Microsoft Defender. Those words are usually associated with Microsoft’s free antivirus software built into the Windows operating system. But did you know the antivirus tool is just the tip of the Microsoft Defender iceberg? Microsoft has many tools, that when combined, provide a comprehensive security protection solution. This post will highlight some of the features of Defender in Windows and Defender for Endpoint that can be used to secure Windows workstations and servers.

Microsoft Defender Antivirus

The Defender Antivirus technology is built into modern Windows workstation and server operating systems. It is a major pillar of the Defender security solution for protecting endpoints. The modern version of Defender Antivirus utilizes behavior analysis, heuristics, and cloud-based intelligence to detect and remediate ever evolving threats.

Windows Firewall

The Windows Firewall is included in all modern versions of Windows workstation and server operating systems. It is enabled by default and can be configured to monitor and protect all incoming and outgoing network traffic on a Windows device.

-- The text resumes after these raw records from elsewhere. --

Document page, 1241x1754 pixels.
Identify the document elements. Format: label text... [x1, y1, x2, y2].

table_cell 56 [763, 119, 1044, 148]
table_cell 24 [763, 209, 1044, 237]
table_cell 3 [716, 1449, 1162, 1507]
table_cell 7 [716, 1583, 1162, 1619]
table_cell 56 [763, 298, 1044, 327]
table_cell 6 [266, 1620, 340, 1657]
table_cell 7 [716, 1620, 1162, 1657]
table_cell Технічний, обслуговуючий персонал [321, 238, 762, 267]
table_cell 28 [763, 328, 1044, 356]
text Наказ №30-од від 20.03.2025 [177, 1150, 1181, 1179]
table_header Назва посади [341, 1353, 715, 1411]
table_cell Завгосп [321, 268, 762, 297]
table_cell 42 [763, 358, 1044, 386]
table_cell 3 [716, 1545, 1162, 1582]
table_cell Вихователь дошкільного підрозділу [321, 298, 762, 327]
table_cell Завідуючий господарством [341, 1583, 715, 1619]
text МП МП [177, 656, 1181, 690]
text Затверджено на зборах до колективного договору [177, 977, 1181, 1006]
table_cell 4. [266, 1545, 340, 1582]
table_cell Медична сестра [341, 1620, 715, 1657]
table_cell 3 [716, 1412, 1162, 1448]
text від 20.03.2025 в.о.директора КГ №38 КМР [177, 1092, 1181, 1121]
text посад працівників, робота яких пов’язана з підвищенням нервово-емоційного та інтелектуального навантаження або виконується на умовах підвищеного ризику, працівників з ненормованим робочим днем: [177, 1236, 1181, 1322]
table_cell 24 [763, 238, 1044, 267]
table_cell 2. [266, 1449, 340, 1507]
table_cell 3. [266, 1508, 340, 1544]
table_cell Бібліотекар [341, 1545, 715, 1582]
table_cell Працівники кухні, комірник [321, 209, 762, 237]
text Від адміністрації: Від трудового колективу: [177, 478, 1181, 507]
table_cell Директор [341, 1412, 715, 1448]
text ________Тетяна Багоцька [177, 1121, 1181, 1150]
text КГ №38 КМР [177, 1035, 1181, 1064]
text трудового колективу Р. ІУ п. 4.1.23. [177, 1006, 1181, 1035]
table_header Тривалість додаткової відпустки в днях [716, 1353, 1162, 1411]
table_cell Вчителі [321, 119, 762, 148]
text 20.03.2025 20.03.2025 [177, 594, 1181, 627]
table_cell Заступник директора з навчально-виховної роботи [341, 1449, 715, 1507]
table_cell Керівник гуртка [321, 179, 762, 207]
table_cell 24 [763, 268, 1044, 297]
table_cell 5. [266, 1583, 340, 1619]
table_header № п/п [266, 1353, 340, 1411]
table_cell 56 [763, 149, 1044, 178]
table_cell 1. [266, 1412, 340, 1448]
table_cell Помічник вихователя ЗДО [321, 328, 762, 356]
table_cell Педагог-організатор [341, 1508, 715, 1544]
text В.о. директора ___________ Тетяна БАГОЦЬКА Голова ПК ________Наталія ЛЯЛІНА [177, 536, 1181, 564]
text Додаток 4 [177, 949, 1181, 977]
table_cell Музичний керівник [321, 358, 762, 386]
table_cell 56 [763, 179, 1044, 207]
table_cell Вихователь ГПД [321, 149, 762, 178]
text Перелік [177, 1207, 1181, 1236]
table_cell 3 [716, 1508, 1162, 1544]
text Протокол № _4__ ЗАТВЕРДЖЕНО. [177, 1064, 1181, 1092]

Windows Defender Application Control

Defender Application Control is a tool that is used to restrict the execution of untrusted applications, drivers, and processes on endpoints. A Defender Application Control policy can allow applications to run on an endpoint if they meet certain criteria. Some examples include:

• File and Folder locations
• File reputation (Microsoft Intelligent Security Graph)
• Managed Installer (Configuration Manager, Intune)
• Codesigning Certificates
• File attributes / hash information
• And more…

If an application meets the defined criteria, it is allowed to run on the device, otherwise it is blocked.

Device Control

Device Control policies are a component of Microsoft Defender for Endpoint. These policies provide control over the installation and use of the following types of devices:

• Removable Storage (USB drives, SD cards, DVDs, etc.)
• Printers
• Bluetooth Connections

Device Control could be used to block all access to removable devices on endpoints or be used to allow only specific pre-approved devices.

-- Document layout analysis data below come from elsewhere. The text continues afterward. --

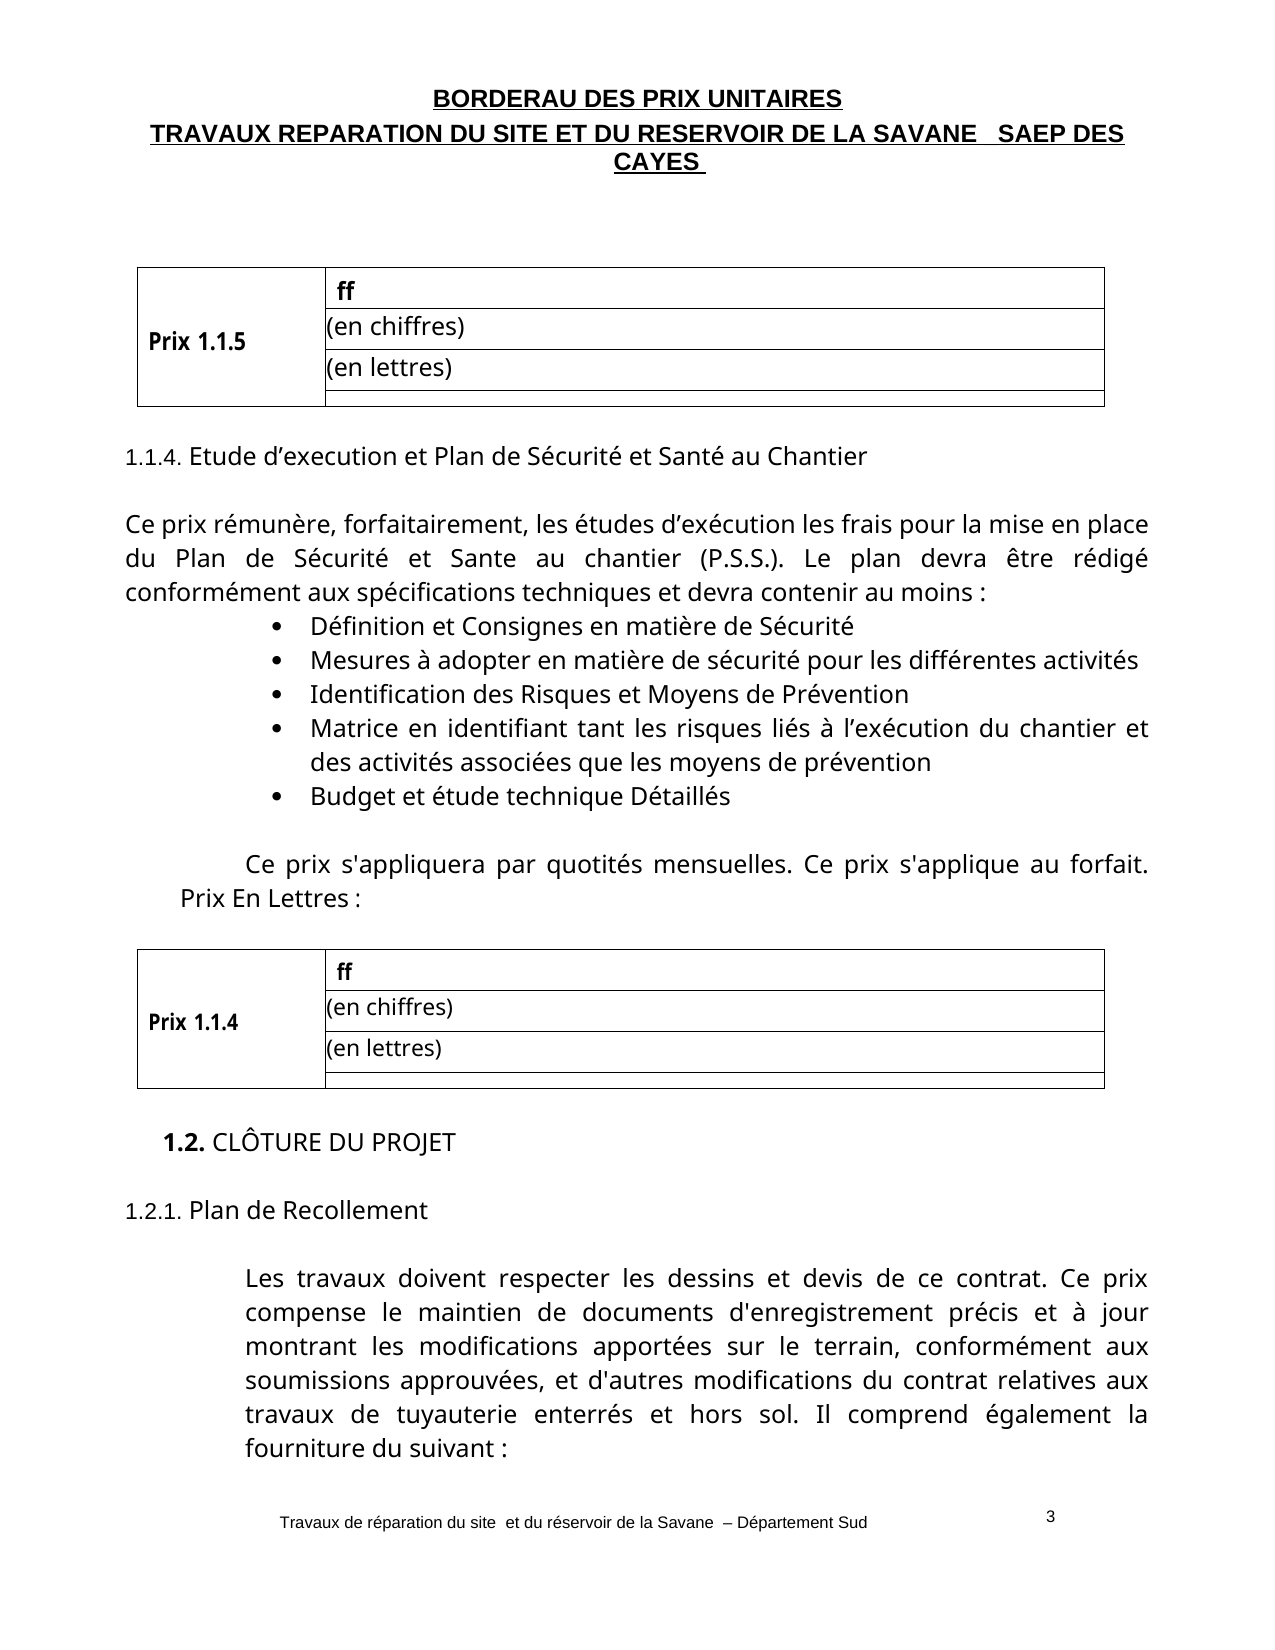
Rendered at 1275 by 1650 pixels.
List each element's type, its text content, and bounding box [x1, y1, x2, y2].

list Etude d’execution et Plan de Sécurité et Santé au Chantier [125, 438, 1150, 472]
table_header ff [326, 950, 1104, 990]
table_cell (en lettres) [326, 350, 1104, 390]
table_cell (en lettres) [326, 1032, 1104, 1072]
list Définition et Consignes en matière de Sécurité [272, 608, 1150, 642]
text Les travaux doivent respecter les dessins et devis de ce contrat. Ce prix compense le maintien de documents d'enregistrement précis et à jour montrant les modifications apportées sur le terrain, conformément aux soumissions approuvées, et d'autres modifications du contrat relatives aux travaux de tuyauterie enterrés et hors sol. Il comprend également la fourniture du suivant : [245, 1261, 1150, 1465]
text Ce prix rémunère, forfaitairement, les études d’exécution les frais pour la mise en place du Plan de Sécurité et Sante au chantier (P.S.S.). Le plan devra être rédigé conformément aux spécifications techniques et devra contenir au moins : [125, 506, 1150, 608]
list Identification des Risques et Moyens de Prévention [272, 677, 1150, 711]
table_cell [326, 391, 1104, 406]
list Budget et étude technique Détaillés [272, 779, 1150, 813]
table_cell [326, 1073, 1104, 1088]
text Ce prix s'appliquera par quotités mensuelles. Ce prix s'applique au forfait. Prix En Lettres : [180, 847, 1150, 915]
table_cell (en chiffres) [326, 309, 1104, 349]
table_header Prix 1.1.4 [138, 950, 325, 1088]
list Matrice en identifiant tant les risques liés à l’exécution du chantier et des activités associées que les moyens de prévention [272, 711, 1150, 779]
table_header ff [326, 268, 1104, 308]
table_cell (en chiffres) [326, 991, 1104, 1031]
list CLÔTURE DU PROJET [162, 1124, 1150, 1159]
list Mesures à adopter en matière de sécurité pour les différentes activités [272, 642, 1150, 677]
table_header Prix 1.1.5 [138, 268, 325, 406]
list Plan de Recollement [125, 1193, 1150, 1227]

Microsoft Defender SmartScreen

Defender SmartScreen is a tool that is used to protect endpoints against untrustworthy and unsafe websites and files. If a user attempts to navigate to an unsafe website or download an unsafe file, SmartScreen will warn the user about the potential risk. SmartScreen can be configured to allow users to acknowledge the risk and continue, or to fully block the action. SmartScreen on Windows 11 also includes extra protection against phishing by warning users of unsafe password practices.

Microsoft Network Protection

Network Protection expands upon the protection of Defender SmartScreen. Network Protection works at the operating system level, which allows it to protect users from untrustworthy web connections even in third-party browsers such as Google Chrome. In fact, Network Protection can scan and block any outbound HTTP(S) traffic from an endpoint to an untrustworthy source.

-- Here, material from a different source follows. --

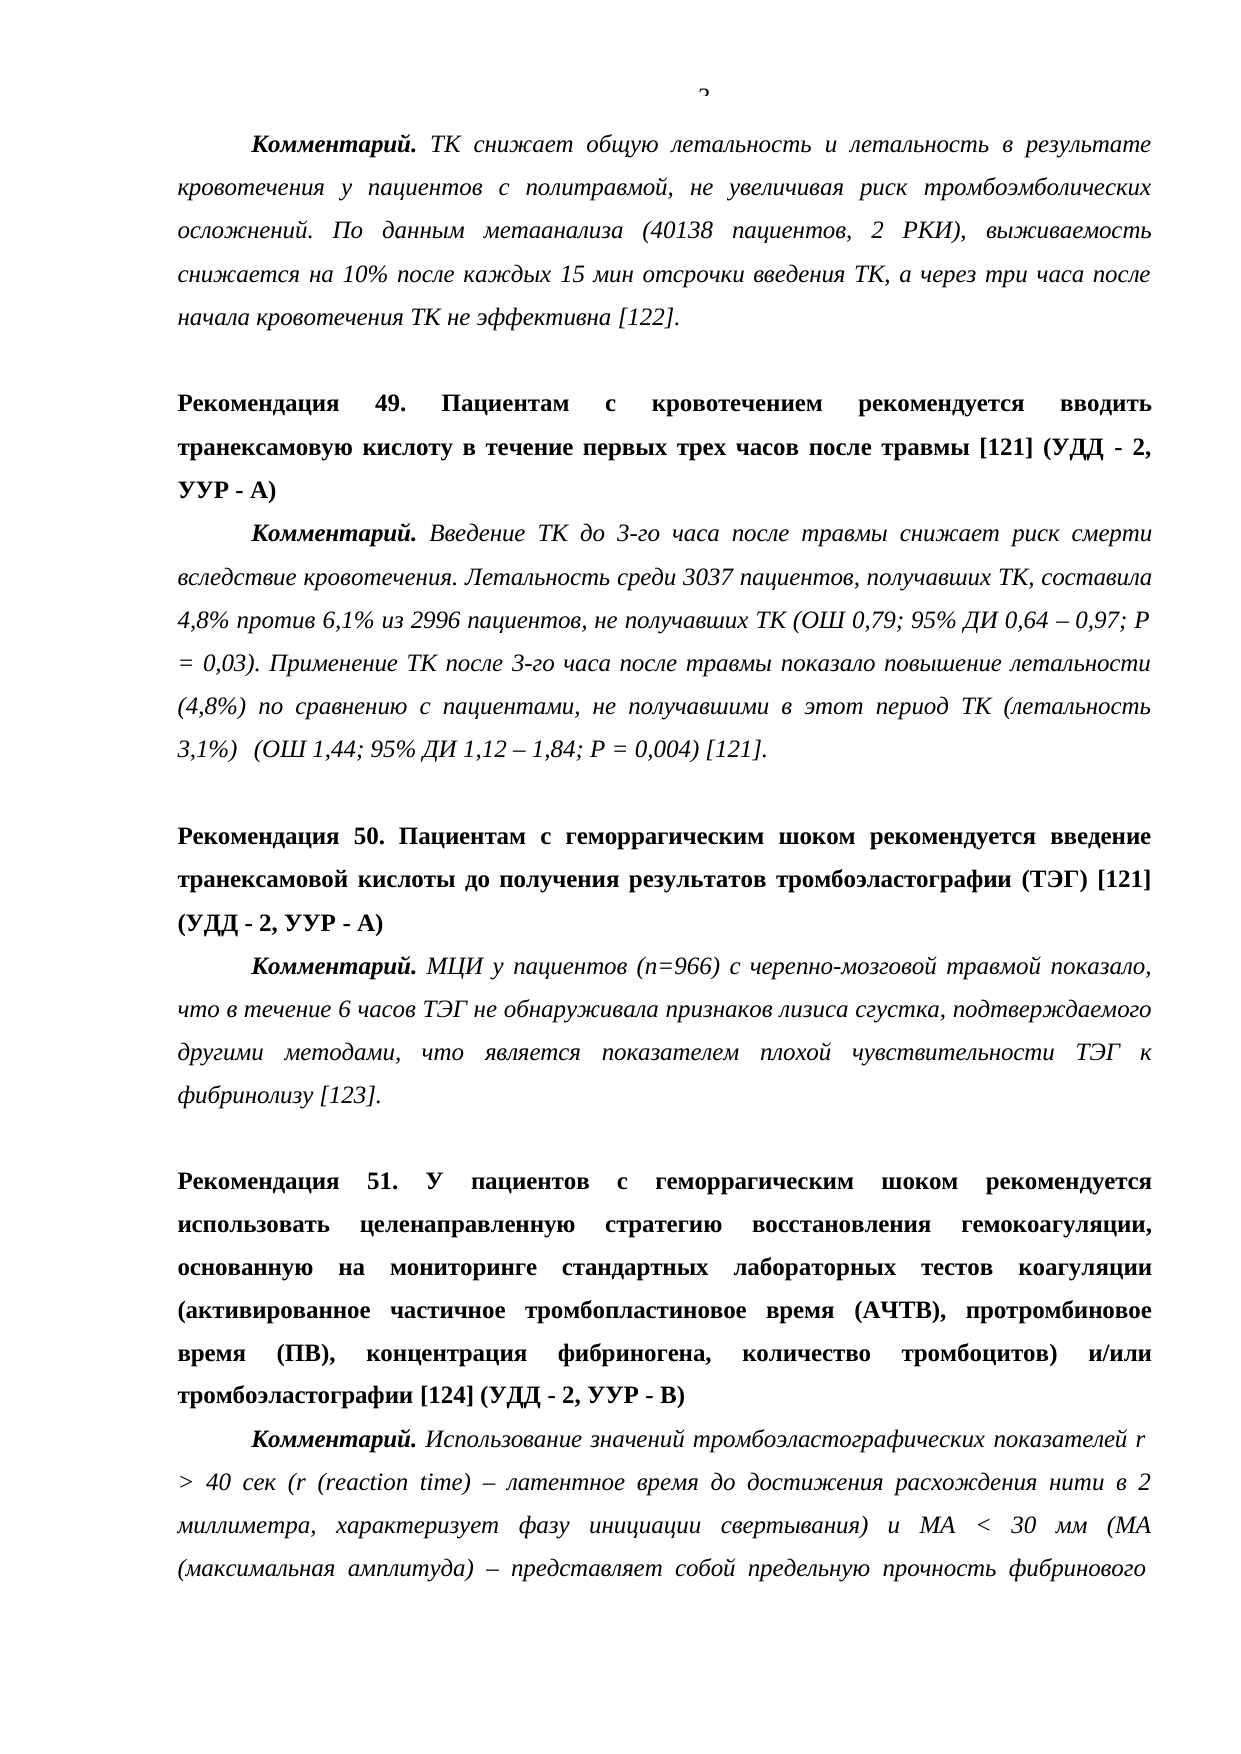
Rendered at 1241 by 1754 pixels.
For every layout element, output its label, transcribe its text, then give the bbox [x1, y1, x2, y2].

Attack Surface Reduction Rules

Microsoft’s Attack Surface Reduction Rules are intended to protect against unusual or risky behaviors that attackers may use to compromise an endpoint. Examples of some of these protections include:

• Blocking suspicious and obfuscated scripts from running
• Blocking Office applications from creating child processes
• Blocking process creation from WMI commands and PSExec
• Blocking untrusted processes from removable storage
• Enabling advanced protection against ransomware
• And more…

Enabling all the rules in block mode greatly hardens the security posture of an endpoint by protecting against many common attack vectors.

Controlled Folder Access

Controlled Folder Access is a tool that only allows trusted applications to access protected folders. This greatly increases the protection against ransomware on endpoints. With Controlled Folder Access enabled, only applications that have been deemed trustworthy, or applications that have been specifically allowed, are able to access protected folders. (Users files, operating system files, etc.). An untrustworthy application, like a ransomware executable, would be blocked from accessing or modifying any of the protected folders.

Credential Guard

Credential Guard works to protect credentials (password hashes, Kerberos tickets, etc.) from attackers using techniques such as pass the hash. Credentials are isolated using virtualization-based security so only trusted system processes and applications can access them. Starting with Windows 11 version 22H2, Credential Guard is enabled by default on supported devices.